### TEXTAUSZUG
Es freut mich sehr, als kleines Pfingstwunder auf KRAUTJUNKER dieses wunderbare Gedicht von Christian Maintz veröffentlichten zu dürfen. Illustriert wird es von einem ebenfalls großartigen Gemälde, welches Michael Sowa mit dem Titel „Lieber lesen!“ für den Kunstmann Verlag geschaffen hat und das seit Jahren meine Wohnung verschönert.
Auf den ersten Blick überraschend, empfinde die Kombination als ganz passend, da Künste wie Poesie wie Kochkunst Genießer über nahezu jede Katastrophe trösten und in höhere Sphäre heben können. Hier gelingt es uns, das Elend der Welt hinter uns zu lassen und in das große kosmische Begreifen einzutauchen. Dies wiederum passt zum heutigen Beginn des Pfingstfestes, bei dem die Christen das erhellende Wirken des Heiligen Geistes feiern. Ein Fest, welches zuvor ein jüdisches Erntedankfest war. Dies verbindet die beiden Philosophen der Aufklärung, die in diesem Gedicht genannt werden: Den Christen Immanuel Kant (* 1724 ; † 1804 ) und den Juden Moses Mendelssohn (* 1729; † 1786). Kant und Mendelssohn haben sich seinerzeit übrigens tatsächlich Briefe geschrieben (http://www.textlog.de/35647.html), welche die Aufklärung vorantrieben und zum Glanz des deutschen Geistesleben beitrugen. Das Thema Kulinarik klammerten sie leider aus, weswegen wir in dieser Kunst immer noch beim Aufholen sind.

### BEREITGESTELLTES MATERIAL
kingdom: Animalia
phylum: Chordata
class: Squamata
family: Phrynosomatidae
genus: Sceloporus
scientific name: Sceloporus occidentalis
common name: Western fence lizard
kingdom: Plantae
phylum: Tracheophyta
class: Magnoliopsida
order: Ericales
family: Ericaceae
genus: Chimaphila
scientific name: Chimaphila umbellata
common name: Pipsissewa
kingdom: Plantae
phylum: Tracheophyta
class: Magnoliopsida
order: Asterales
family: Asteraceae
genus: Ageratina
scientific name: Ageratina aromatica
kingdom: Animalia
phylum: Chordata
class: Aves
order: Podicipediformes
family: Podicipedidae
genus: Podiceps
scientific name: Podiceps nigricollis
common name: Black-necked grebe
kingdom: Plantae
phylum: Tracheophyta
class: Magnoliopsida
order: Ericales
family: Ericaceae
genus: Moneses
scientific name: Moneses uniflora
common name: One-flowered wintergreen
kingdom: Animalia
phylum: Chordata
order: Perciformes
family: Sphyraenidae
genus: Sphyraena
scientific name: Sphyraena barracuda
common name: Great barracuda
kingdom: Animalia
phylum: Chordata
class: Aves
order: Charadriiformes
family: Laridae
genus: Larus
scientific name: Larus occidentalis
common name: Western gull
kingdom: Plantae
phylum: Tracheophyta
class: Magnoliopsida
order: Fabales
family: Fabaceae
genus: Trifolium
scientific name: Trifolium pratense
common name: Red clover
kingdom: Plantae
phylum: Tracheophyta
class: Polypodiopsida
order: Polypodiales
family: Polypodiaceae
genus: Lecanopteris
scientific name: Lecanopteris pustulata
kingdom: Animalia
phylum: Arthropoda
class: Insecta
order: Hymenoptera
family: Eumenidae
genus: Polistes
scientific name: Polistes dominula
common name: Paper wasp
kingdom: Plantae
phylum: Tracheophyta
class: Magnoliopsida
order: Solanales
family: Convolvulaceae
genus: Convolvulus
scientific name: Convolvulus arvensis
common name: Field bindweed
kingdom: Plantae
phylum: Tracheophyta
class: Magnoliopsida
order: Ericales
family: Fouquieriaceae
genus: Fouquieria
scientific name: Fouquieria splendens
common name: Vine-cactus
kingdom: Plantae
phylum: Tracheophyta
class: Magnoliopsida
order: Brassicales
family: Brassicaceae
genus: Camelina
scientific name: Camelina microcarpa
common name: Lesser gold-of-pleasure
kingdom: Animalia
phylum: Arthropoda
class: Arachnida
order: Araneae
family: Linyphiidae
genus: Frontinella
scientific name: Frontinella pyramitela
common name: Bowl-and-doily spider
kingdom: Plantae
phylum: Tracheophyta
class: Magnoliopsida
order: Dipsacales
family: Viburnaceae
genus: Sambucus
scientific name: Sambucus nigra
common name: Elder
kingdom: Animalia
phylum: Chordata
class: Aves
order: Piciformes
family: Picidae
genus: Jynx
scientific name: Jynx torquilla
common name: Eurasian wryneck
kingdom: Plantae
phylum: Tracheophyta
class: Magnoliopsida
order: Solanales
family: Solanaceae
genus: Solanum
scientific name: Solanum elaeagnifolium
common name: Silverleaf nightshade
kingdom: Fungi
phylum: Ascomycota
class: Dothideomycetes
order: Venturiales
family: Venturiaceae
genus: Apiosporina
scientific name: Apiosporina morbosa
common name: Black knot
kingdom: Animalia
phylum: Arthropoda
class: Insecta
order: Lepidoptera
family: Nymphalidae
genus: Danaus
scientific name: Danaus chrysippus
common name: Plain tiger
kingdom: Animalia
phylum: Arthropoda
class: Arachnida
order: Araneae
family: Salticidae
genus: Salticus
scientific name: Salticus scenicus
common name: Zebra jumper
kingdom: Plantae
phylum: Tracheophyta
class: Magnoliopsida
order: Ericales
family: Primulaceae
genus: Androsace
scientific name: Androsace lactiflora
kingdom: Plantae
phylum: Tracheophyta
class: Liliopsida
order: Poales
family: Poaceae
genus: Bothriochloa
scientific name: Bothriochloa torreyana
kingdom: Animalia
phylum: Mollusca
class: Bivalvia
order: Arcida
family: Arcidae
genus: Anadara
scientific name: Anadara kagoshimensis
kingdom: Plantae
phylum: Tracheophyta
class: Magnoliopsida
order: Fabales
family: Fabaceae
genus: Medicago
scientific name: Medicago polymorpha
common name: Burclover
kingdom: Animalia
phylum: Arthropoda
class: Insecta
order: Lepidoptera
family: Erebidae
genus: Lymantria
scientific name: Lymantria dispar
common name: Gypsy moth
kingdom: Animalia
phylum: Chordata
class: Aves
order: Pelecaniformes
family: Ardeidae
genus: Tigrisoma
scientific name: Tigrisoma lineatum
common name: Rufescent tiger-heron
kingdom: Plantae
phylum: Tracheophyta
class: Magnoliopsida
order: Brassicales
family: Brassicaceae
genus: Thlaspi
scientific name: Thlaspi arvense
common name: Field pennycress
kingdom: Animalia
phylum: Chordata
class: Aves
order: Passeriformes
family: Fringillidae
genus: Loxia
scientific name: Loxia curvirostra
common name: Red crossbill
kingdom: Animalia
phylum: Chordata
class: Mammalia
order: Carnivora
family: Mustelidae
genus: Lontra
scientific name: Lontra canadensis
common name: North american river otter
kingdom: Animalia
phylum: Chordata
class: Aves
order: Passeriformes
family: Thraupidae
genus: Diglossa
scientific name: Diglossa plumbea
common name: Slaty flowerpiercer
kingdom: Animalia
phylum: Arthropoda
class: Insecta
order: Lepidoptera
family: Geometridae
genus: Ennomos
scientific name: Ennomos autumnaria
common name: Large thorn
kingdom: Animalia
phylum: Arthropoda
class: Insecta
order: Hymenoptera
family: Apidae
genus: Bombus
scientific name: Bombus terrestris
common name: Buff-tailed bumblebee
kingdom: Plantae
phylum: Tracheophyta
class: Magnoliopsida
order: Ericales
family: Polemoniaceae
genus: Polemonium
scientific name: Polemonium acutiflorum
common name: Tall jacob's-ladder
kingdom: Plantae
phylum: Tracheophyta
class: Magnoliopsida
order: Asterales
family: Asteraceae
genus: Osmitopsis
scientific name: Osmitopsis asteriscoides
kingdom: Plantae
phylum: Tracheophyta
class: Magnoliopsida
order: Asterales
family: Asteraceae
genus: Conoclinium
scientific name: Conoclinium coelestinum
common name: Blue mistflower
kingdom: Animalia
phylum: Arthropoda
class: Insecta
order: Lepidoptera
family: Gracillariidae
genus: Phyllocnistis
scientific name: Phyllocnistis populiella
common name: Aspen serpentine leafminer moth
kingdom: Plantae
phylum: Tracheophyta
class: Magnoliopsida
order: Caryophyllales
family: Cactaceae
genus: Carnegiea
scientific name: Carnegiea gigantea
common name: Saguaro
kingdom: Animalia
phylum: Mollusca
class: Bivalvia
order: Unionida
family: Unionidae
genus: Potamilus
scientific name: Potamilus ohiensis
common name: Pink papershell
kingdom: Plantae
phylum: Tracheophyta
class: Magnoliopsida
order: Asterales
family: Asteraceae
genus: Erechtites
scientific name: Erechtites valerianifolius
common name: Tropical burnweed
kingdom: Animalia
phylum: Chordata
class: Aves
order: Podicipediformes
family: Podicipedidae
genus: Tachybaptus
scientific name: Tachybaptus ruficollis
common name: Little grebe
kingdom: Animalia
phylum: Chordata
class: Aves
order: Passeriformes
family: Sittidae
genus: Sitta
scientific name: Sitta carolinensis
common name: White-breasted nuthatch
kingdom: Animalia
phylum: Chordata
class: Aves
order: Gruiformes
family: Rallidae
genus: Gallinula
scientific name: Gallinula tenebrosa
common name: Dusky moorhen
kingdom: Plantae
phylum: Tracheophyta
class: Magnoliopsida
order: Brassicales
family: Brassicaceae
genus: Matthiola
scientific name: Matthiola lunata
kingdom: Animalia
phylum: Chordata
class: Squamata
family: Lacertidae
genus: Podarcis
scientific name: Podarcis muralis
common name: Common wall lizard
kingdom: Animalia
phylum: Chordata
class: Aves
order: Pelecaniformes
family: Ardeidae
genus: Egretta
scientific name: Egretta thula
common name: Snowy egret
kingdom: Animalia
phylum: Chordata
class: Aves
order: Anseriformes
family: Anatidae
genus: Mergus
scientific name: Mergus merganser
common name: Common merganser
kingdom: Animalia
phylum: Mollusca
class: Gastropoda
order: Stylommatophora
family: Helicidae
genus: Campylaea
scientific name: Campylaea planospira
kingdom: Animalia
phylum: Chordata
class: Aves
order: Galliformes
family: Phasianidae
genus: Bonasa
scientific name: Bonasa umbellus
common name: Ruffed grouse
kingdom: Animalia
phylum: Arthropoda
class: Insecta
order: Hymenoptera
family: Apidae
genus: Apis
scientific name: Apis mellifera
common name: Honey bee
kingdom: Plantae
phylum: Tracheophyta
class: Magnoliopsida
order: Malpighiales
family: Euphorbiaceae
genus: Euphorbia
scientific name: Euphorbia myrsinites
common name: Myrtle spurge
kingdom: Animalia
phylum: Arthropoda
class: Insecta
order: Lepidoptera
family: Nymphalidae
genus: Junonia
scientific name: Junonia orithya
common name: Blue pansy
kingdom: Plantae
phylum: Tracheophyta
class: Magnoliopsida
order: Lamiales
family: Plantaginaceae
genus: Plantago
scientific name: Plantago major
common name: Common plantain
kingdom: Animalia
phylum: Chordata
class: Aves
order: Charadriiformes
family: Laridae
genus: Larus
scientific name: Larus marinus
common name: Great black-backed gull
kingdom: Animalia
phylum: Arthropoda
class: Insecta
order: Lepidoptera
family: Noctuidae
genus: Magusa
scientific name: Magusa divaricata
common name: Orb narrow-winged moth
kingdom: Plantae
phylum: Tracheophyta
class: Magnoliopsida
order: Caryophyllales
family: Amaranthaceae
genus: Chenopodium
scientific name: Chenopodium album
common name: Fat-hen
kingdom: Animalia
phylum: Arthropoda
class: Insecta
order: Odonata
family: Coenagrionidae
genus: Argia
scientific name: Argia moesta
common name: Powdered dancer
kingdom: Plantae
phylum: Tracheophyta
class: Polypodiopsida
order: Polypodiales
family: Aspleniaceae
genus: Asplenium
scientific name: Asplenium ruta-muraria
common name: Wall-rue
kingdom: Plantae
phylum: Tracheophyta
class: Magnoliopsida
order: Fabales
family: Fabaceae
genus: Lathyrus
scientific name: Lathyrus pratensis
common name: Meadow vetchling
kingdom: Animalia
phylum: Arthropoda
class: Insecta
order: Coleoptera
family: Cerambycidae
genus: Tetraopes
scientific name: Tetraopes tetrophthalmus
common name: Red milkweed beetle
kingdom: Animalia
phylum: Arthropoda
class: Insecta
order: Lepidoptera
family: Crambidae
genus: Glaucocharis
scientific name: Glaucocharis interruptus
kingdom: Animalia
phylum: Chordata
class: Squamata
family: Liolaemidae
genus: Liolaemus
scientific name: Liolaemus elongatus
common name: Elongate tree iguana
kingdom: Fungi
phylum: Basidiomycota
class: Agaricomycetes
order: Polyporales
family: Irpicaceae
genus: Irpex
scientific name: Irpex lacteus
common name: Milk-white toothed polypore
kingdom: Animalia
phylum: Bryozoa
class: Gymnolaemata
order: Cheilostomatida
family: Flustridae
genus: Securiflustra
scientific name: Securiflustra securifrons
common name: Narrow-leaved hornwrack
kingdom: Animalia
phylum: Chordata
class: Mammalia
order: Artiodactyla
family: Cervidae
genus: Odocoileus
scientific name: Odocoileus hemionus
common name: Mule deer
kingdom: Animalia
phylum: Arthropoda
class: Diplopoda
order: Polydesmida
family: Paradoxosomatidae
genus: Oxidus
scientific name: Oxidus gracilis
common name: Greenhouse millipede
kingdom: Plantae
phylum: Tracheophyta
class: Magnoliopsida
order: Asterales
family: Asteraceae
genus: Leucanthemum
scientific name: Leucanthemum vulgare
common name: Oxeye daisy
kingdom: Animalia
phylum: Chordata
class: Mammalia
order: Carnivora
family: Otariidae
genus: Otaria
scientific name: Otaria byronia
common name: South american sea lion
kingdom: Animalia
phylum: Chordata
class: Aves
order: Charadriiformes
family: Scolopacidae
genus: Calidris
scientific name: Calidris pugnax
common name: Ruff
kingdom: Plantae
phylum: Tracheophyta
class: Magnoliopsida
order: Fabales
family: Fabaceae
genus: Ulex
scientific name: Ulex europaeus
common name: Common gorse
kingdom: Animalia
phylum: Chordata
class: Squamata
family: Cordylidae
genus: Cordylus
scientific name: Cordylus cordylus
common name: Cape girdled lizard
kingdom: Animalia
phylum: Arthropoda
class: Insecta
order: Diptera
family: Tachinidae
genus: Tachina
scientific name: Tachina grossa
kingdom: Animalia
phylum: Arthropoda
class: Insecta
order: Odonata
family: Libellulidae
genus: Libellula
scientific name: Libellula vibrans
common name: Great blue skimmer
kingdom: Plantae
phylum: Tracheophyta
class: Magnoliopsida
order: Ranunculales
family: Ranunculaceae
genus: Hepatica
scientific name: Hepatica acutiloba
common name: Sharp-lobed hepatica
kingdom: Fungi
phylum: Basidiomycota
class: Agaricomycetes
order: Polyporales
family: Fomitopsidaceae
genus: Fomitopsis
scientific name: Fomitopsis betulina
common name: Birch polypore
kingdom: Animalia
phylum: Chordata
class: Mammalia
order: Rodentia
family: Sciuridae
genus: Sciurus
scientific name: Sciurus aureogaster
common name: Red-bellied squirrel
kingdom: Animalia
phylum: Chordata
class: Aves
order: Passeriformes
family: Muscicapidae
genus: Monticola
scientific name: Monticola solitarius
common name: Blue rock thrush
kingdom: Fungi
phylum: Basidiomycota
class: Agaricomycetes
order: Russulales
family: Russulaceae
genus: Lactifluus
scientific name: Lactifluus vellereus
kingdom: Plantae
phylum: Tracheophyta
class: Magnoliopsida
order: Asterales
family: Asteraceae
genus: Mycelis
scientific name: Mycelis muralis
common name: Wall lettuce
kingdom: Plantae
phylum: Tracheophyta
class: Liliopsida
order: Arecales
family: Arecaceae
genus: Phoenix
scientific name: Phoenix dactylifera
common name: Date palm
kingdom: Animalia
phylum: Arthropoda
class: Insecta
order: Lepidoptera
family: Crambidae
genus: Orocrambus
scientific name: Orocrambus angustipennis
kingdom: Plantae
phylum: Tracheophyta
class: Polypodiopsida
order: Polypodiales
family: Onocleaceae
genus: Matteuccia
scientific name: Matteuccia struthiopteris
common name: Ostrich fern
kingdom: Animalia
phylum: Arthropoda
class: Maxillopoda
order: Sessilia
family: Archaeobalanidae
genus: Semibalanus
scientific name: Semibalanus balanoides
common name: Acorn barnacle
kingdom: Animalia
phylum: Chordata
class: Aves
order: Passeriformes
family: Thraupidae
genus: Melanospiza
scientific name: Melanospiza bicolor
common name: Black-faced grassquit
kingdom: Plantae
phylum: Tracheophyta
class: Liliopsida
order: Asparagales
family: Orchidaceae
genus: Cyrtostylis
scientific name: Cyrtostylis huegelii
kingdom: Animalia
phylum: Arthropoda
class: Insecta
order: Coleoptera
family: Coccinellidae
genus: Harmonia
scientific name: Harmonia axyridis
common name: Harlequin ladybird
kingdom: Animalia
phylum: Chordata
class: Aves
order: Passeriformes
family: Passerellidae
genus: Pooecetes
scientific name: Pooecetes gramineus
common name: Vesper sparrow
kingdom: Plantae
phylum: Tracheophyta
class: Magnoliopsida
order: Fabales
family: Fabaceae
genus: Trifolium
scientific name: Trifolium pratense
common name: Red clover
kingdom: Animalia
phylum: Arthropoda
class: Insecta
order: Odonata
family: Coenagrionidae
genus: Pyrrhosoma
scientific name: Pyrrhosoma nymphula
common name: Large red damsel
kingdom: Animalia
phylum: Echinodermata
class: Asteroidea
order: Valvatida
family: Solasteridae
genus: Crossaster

### GESTELLTE AUFGABE
Welchen Titel trägt laut dem Textauszug das Gemälde von Michael Sowa? Die Einträge spielen hierfür keine Rolle.

### RICHTIGE ANTWORT
Das Gemälde trägt den Titel „Lieber lesen!“.